ASSIGNMENT 1 =>
Reproduce the Aston Martin DBS passage from "The latest ZF" up to and including "dual-clutch ‘box, snickers smugly.".
ASSIGNMENT 2 =>
Extend the Aston Martin DBS passage by writing what follows its final sentence.

The latest ZF eight-speed automatic transaxle dispatches the power, and its only stumbles can be chalked up to the profound software calibration exercise required to deliver on all promises: manage a tugboat’s load of torque, provide smooth and precise drive-mode operations, and fire off crisp manual-mode shifts on demand. Make no mistake, this is the best torque-converter box available, but it can be caught flat-footed on quick, complex stretches of Alpine highway. While lolling around quaint Königssee lake towns, the necessary torque-limiting protocols in the lowest gears caused awkward delays between throttle position and power delivery. No doubt, engineers will continue to refine the code—while Ferrari, with its precise, rev-matching dual-clutch ‘box, snickers smugly.
Like the scenery, the DBS’s chassis is a stunner. Like its sister gran turismos, the DBS, which gets a mechanical limited-slip diff instead of the Vantage’s e-diff, uses three driving modes to manage throttle response and the rates of the active dampers. In all modes, including Sport Plus, ride quality continues to be one of Aston Martin’s most appealing traits. With spring rates and roll resistance set somewhere between the hard-edged Vantage and the softer DB11, the chassis is a masterwork of tuning. The front end feels dead planted, with a change in camber adding immediacy to turn-in; the rear responds a bit more languidly. There’s just enough squirm in the subframe bushings to notice when a winding roadway suddenly goes off-rhythm. The steering may not have Ferrari’s double-espresso quickness, but its heavy-side weighting utterly matches chassis response. Overall, the effect is holistic; the faster you go, the smaller it feels, with a sophistication and subtlety the DB11 can’t match.

INFORMATION =>
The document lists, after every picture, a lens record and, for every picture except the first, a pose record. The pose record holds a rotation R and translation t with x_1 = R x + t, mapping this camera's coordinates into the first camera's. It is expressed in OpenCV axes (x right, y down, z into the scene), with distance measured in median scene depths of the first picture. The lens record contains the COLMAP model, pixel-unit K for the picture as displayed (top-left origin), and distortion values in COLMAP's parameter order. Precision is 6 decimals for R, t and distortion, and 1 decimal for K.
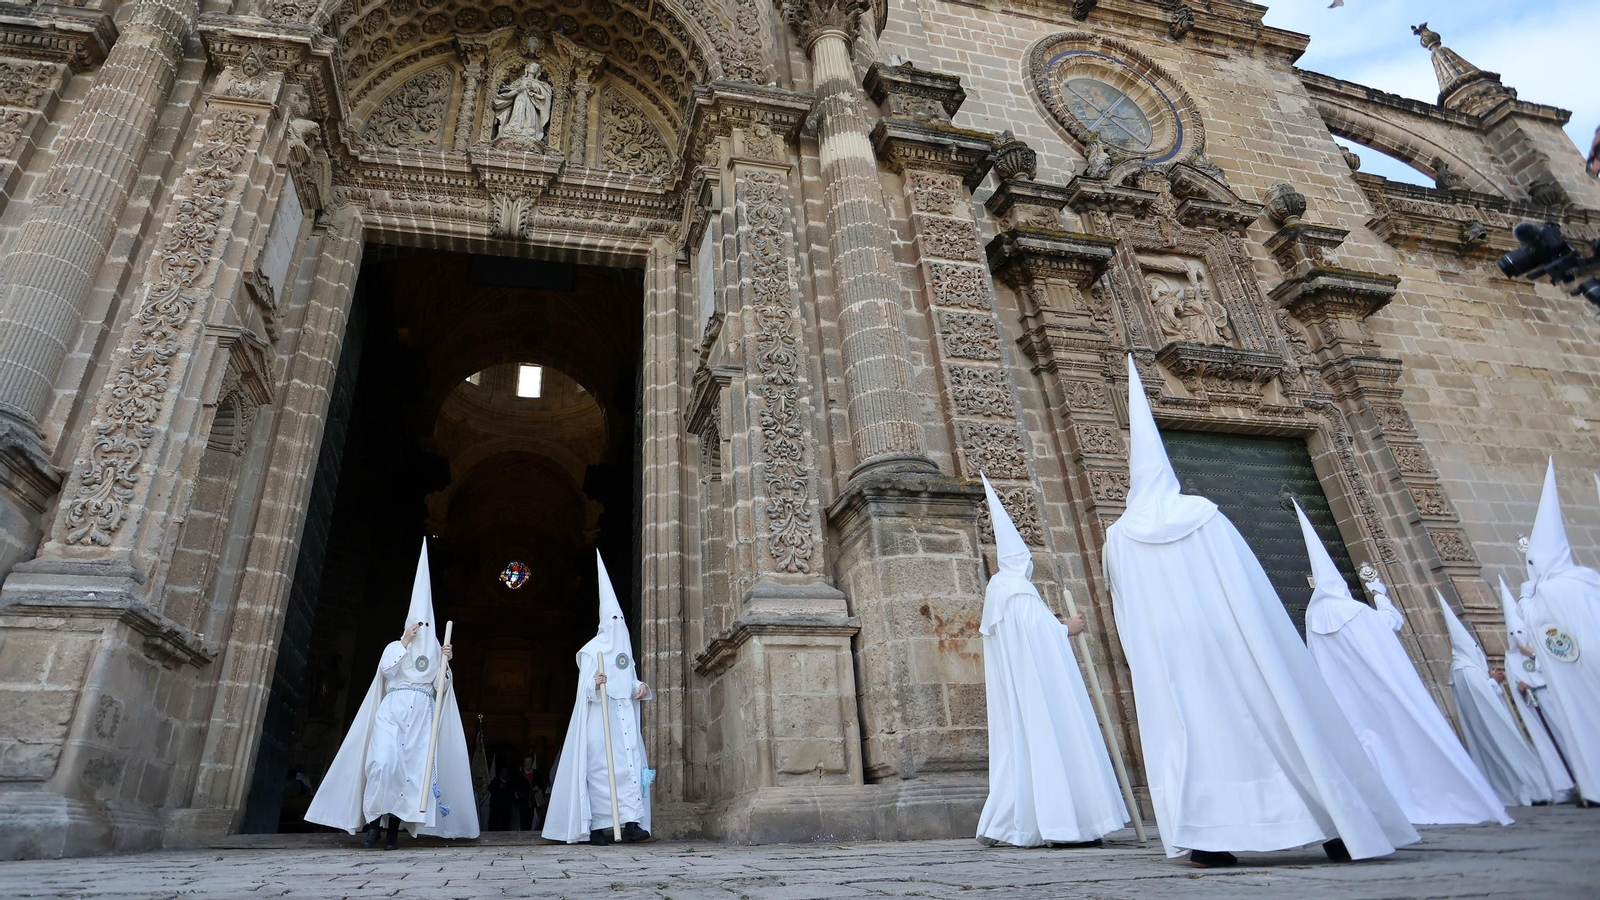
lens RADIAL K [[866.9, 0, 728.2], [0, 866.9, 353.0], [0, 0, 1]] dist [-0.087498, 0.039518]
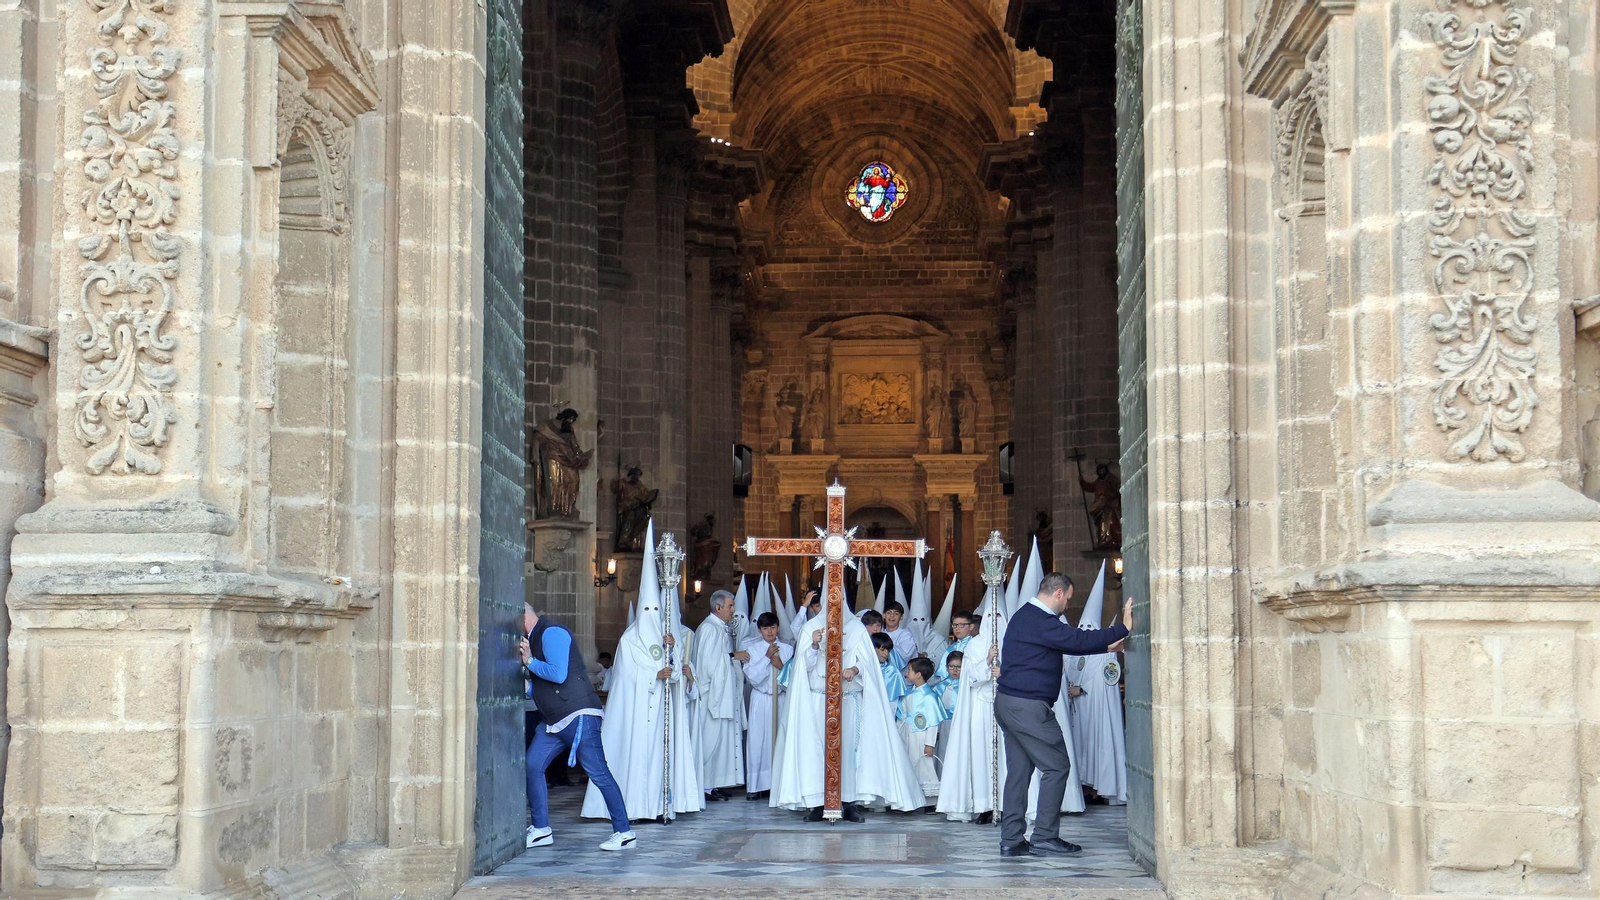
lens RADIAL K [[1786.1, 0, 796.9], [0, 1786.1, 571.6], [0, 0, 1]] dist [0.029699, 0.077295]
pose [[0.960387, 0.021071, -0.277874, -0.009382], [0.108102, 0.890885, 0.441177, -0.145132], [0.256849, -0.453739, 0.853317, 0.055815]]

--

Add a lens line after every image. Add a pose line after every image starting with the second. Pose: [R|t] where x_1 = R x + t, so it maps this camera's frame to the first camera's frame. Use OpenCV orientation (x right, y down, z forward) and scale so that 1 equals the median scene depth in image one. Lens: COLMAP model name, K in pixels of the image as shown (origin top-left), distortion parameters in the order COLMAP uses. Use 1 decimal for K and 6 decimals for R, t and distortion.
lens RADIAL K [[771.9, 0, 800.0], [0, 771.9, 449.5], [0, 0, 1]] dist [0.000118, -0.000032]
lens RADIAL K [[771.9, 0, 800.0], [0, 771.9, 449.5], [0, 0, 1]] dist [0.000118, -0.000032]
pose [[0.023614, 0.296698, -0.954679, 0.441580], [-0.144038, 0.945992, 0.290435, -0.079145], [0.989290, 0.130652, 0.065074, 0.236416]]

ANSWER SECTION 1 =>
The latest ZF eight-speed automatic transaxle dispatches the power, and its only stumbles can be chalked up to the profound software calibration exercise required to deliver on all promises: manage a tugboat’s load of torque, provide smooth and precise drive-mode operations, and fire off crisp manual-mode shifts on demand. Make no mistake, this is the best torque-converter box available, but it can be caught flat-footed on quick, complex stretches of Alpine highway. While lolling around quaint Königssee lake towns, the necessary torque-limiting protocols in the lowest gears caused awkward delays between throttle position and power delivery. No doubt, engineers will continue to refine the code—while Ferrari, with its precise, rev-matching dual-clutch ‘box, snickers smugly.

ANSWER SECTION 2 =>
Indoors, it’s the usual Aston Martin acreage of fragrant, Scottish Highland leather and, in this case, alcantara seat centers. The cockpit feels a bit more snug than the DB11, and the sport seats support any and all roadway schussing. In standard spec, there’s no shortage of touchable alcantara coverings, including on the square-ish steering wheel, which will always look odd to my Momo Prototipo-tuned eyes, and headliner.
At some point in its ascendency, Aston must find a solution to the infotainment question. Fumbling with the previous-generation Mercedes-Benz gear will still annoy the gadget squad, while the usual rejoinder, “This is a car for driving, not goofing around with electronic toys,” won’t fly for much longer. At least the DBS has 4G WiFi connectivity, and connecting to Bluetooth is no garment-rending horror show.
Perhaps for buyers, the big question is whether or not the DBS Superleggera, which starts at around $310,000, is special enough to make it worth the “Big Aston” premium over the DB11. The answer is clear: Yes, it’s plenty special enough. As a range topper, the DBS offers a thrilling synthesis of sports-car aggression and gran turismo refinement, with the visual fireworks to signal its breathtaking capability. In fact, if the DBS doesn’t steal sales from the DB11 AMR V12, I’ll sing “Do Re Mi” from the top of Zugspitze Peak.